Bug #3402 Extremely bad order by performance on 'text' fields
Submitted: 6 Apr 2004 16:17 Modified: 8 Apr 2004 8:07
Reporter: Peter van Dijk Email Updates:
Status: Not a Bug Impact on me:
None 
Category:MySQL Server Severity:S3 (Non-critical)
Version:4.0.18 OS:Any (any)
Assigned to: Dean Ellis CPU Architecture:Any

[6 Apr 2004 16:17] Peter van Dijk
Description:
Ordering large numbers of rows based on a 'text' field will use up huge amounts of disk space and processing time to order irrespective of the amount of data being ordered.
For example,
If you create a table with 2 columns, a varchar(8) and a text, then insert 500,000 rows of ('12345678','12345678'),
doing a select query on the table and ordered on the varchar column will take under 5 seconds, but ordering on the text column will take several minutes (and, in the process, use up heaps of disk space)
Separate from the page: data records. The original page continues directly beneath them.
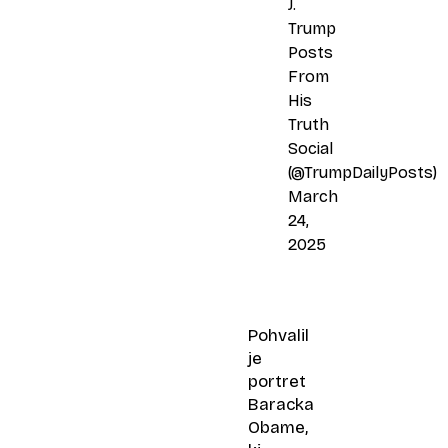
J.
Trump
Posts
From
His
Truth
Social
(@TrumpDailyPosts)
March
24,
2025
Pohvalil
je
portret
Baracka
Obame,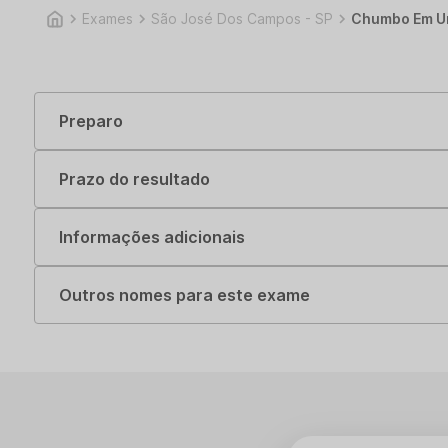
Exames
São José Dos Campos - SP
Chumbo Em Ur
Preparo
Prazo do resultado
Informações adicionais
Outros nomes para este exame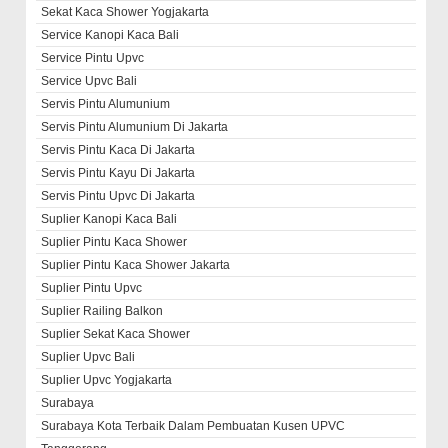
Sekat Kaca Shower Yogjakarta
Service Kanopi Kaca Bali
Service Pintu Upvc
Service Upvc Bali
Servis Pintu Alumunium
Servis Pintu Alumunium Di Jakarta
Servis Pintu Kaca Di Jakarta
Servis Pintu Kayu Di Jakarta
Servis Pintu Upvc Di Jakarta
Suplier Kanopi Kaca Bali
Suplier Pintu Kaca Shower
Suplier Pintu Kaca Shower Jakarta
Suplier Pintu Upvc
Suplier Railing Balkon
Suplier Sekat Kaca Shower
Suplier Upvc Bali
Suplier Upvc Yogjakarta
Surabaya
Surabaya Kota Terbaik Dalam Pembuatan Kusen UPVC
While, in a proper database, i would never use a text field for only 8 characters, I've been having problems doing similar operations on text fields with about 1000 or so characters. I dont expect blazing fast speed from an order by clause in these cases, but using 2gig+ of temporary space to order 20mb of data is a little extreme.

How to repeat:
# set up the table:
create table test (id int not null default 0, testvarchar varchar(8) not null default '', testtext text not null default '');

insert into test values(1,'12345678','12345678');
# repeat 499,999 times or so, my favourite way is insert into test select * from test

# now query it:

select * from test order by testvarchar limit 100000,10;
# 10 rows in set (2.01 sec)

select * from test order by testtext limit 100000,10;
# 10 rows in set (1 min 21.39 sec)

Suggested fix:
Not sure. The ordering routines just dont seem to cope with this sort of thing at all.
[8 Apr 2004 8:07] Dean Ellis
mysqld does not know in advance that your TEXT data is actually quite short, so it uses the value of your max_sort_length server parameter for sorting TEXT columns.  If you know that your data is significantly shorter than this (the default is 1024 bytes, per TEXT column being sorted, per row) then you can set this to a smaller value.